Neural networks grown and self-organized by noise

Authors: Guruprasad Raghavan, Matt Thomson

NeurIPS 2019 | Conference PDF | Archive PDF | Plain Text | LLM Run Details

Reproducibility Variable Result LLM Response
Research Type Experimental We also demonstrate that networks grown from a single unit perform as well as hand-crafted networks on MNIST. We demonstrate functionality of networks grown and self-organized from a single unit (figure-7c) by evaluating their train and test accuracy on a classification task. Here, we train networks to classify images of handwritten digits obtained from the MNIST dataset (figure-7e).
Researcher Affiliation Academia Guruprasad Raghavan Department of Bioengineering Caltech Pasadena, CA 91125 graghava@caltech.edu Matt Thomson Biology and Biological Engineering Caltech Pasadena, CA 91125 mthomson@caltech.edu
Pseudocode No The paper contains "Box-1" and "Box-2" which describe equations for the dynamical system and learning rule, respectively. However, these are mathematical models and formulas, not structured pseudocode or algorithm blocks.

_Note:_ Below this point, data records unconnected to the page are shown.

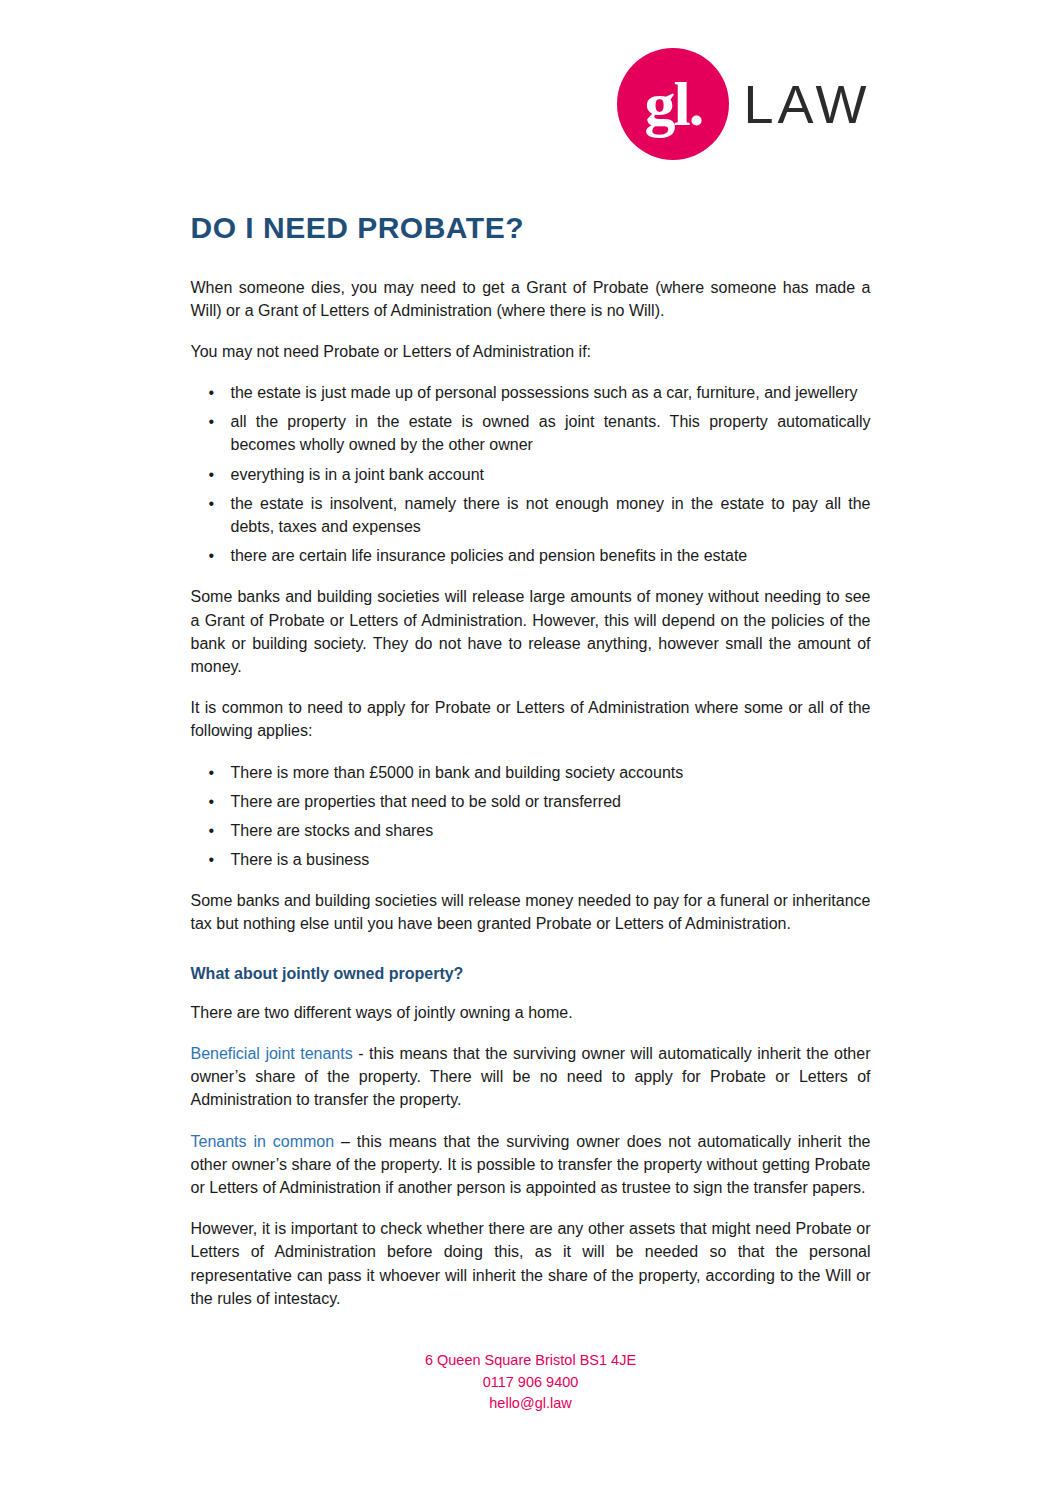gl.
LAW
DO I NEED PROBATE?
When someone dies, you may need to get a Grant of Probate (where someone has made a Will) or a Grant of Letters of Administration (where there is no Will).
You may not need Probate or Letters of Administration if:
the estate is just made up of personal possessions such as a car, furniture, and jewellery
all the property in the estate is owned as joint tenants. This property automatically becomes wholly owned by the other owner
everything is in a joint bank account
the estate is insolvent, namely there is not enough money in the estate to pay all the debts, taxes and expenses
there are certain life insurance policies and pension benefits in the estate
Some banks and building societies will release large amounts of money without needing to see a Grant of Probate or Letters of Administration. However, this will depend on the policies of the bank or building society. They do not have to release anything, however small the amount of money.
It is common to need to apply for Probate or Letters of Administration where some or all of the following applies:
There is more than £5000 in bank and building society accounts
There are properties that need to be sold or transferred
There are stocks and shares
There is a business
Some banks and building societies will release money needed to pay for a funeral or inheritance tax but nothing else until you have been granted Probate or Letters of Administration.
What about jointly owned property?
There are two different ways of jointly owning a home.
Beneficial joint tenants - this means that the surviving owner will automatically inherit the other owner’s share of the property. There will be no need to apply for Probate or Letters of Administration to transfer the property.
Tenants in common – this means that the surviving owner does not automatically inherit the other owner’s share of the property. It is possible to transfer the property without getting Probate or Letters of Administration if another person is appointed as trustee to sign the transfer papers.
However, it is important to check whether there are any other assets that might need Probate or Letters of Administration before doing this, as it will be needed so that the personal representative can pass it whoever will inherit the share of the property, according to the Will or the rules of intestacy.
6 Queen Square Bristol BS1 4JE
0117 906 9400
hello@gl.law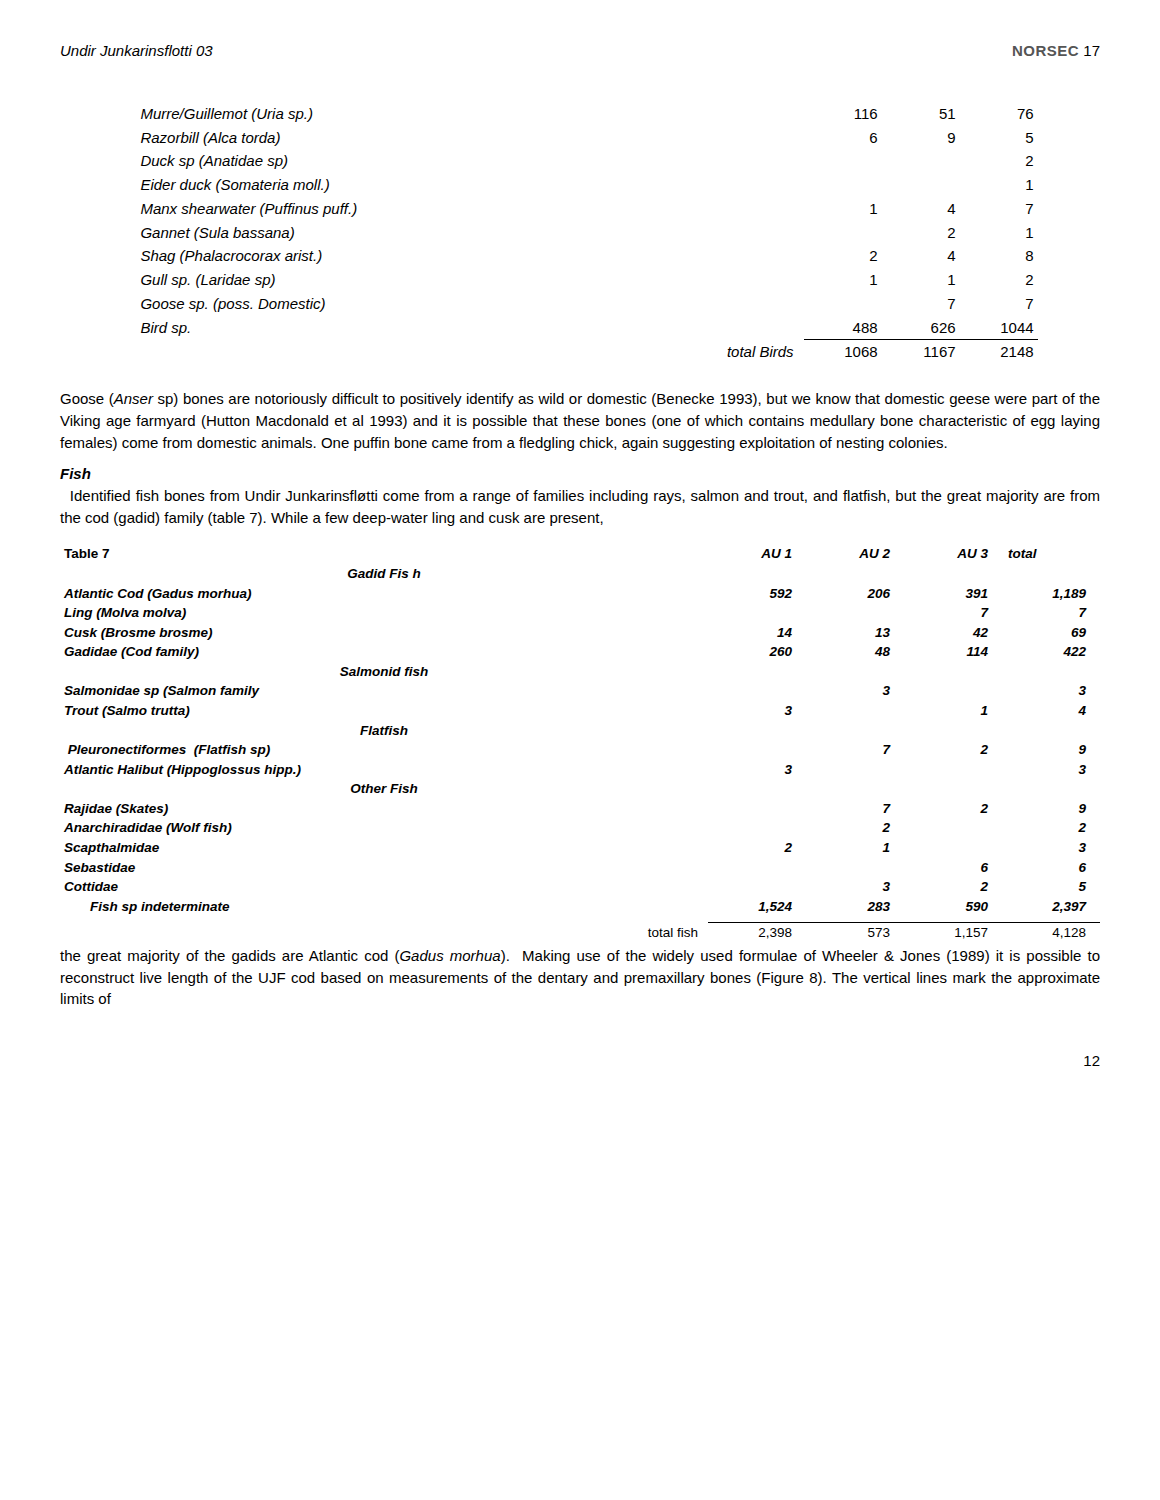Undir Junkarinsflotti 03
NORSEC 17
| Murre/Guillemot (Uria sp.) | 116 | 51 | 76 |
| Razorbill (Alca torda) | 6 | 9 | 5 |
| Duck sp (Anatidae sp) | | | 2 |
| Eider duck (Somateria moll.) | | | 1 |
| Manx shearwater (Puffinus puff.) | 1 | 4 | 7 |
| Gannet (Sula bassana) | | 2 | 1 |
| Shag (Phalacrocorax arist.) | 2 | 4 | 8 |
| Gull sp. (Laridae sp) | 1 | 1 | 2 |
| Goose sp. (poss. Domestic) | | 7 | 7 |
| Bird sp. | 488 | 626 | 1044 |
| total Birds | 1068 | 1167 | 2148 |
Goose (Anser sp) bones are notoriously difficult to positively identify as wild or domestic (Benecke 1993), but we know that domestic geese were part of the Viking age farmyard (Hutton Macdonald et al 1993) and it is possible that these bones (one of which contains medullary bone characteristic of egg laying females) come from domestic animals. One puffin bone came from a fledgling chick, again suggesting exploitation of nesting colonies.
Fish
Identified fish bones from Undir Junkarinsfløtti come from a range of families including rays, salmon and trout, and flatfish, but the great majority are from the cod (gadid) family (table 7). While a few deep-water ling and cusk are present,
| Table 7 | AU 1 | AU 2 | AU 3 | total |
| --- | --- | --- | --- | --- |
| Gadid Fis h | | | | |
| Atlantic Cod (Gadus morhua) | 592 | 206 | 391 | 1,189 |
| Ling (Molva molva) | | | 7 | 7 |
| Cusk (Brosme brosme) | 14 | 13 | 42 | 69 |
| Gadidae (Cod family) | 260 | 48 | 114 | 422 |
| Salmonid fish | | | | |
| Salmonidae sp (Salmon family | | 3 | | 3 |
| Trout (Salmo trutta) | 3 | | 1 | 4 |
| Flatfish | | | | |
| Pleuronectiformes (Flatfish sp) | | 7 | 2 | 9 |
| Atlantic Halibut (Hippoglossus hipp.) | 3 | | | 3 |
| Other Fish | | | | |
| Rajidae (Skates) | | 7 | 2 | 9 |
| Anarchiradidae (Wolf fish) | | 2 | | 2 |
| Scapthalmidae | 2 | 1 | | 3 |
| Sebastidae | | | 6 | 6 |
| Cottidae | | 3 | 2 | 5 |
| Fish sp indeterminate | 1,524 | 283 | 590 | 2,397 |
| total fish | 2,398 | 573 | 1,157 | 4,128 |
the great majority of the gadids are Atlantic cod (Gadus morhua). Making use of the widely used formulae of Wheeler & Jones (1989) it is possible to reconstruct live length of the UJF cod based on measurements of the dentary and premaxillary bones (Figure 8). The vertical lines mark the approximate limits of
12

A flow chart is mentioned in supplemental materials but not provided in the main text.
Open Source Code No The paper does not provide any concrete access to source code, such as a specific repository link, an explicit code release statement, or mention of code in supplementary materials.
Open Datasets Yes Here, we train networks to classify images of handwritten digits obtained from the MNIST dataset (figure-7e).
Dataset Splits No The paper specifies "10000 training samples and 1000 testing samples" but does not mention a separate validation set or specific details about how the data was split for training, testing, or validation beyond these counts.
Hardware Specification No The paper does not provide specific hardware details (exact GPU/CPU models, processor types, or memory amounts) used for running its experiments.
Software Dependencies No The paper does not provide specific ancillary software details, such as library or solver names with version numbers, that would be needed to replicate the experiment.
Experiment Setup No The paper describes parameters for the Izhikevich neuron model (e.g., ai, bi, ci, di, σ2, and connection weights Si,j with their radii) and mentions a learning rate (ηlearn) for the Hebbian rule. However, it does not provide specific hyperparameter values like batch size, number of epochs, or optimizer settings for the linear classifier used in the MNIST classification task, nor does it specify the value of ηlearn.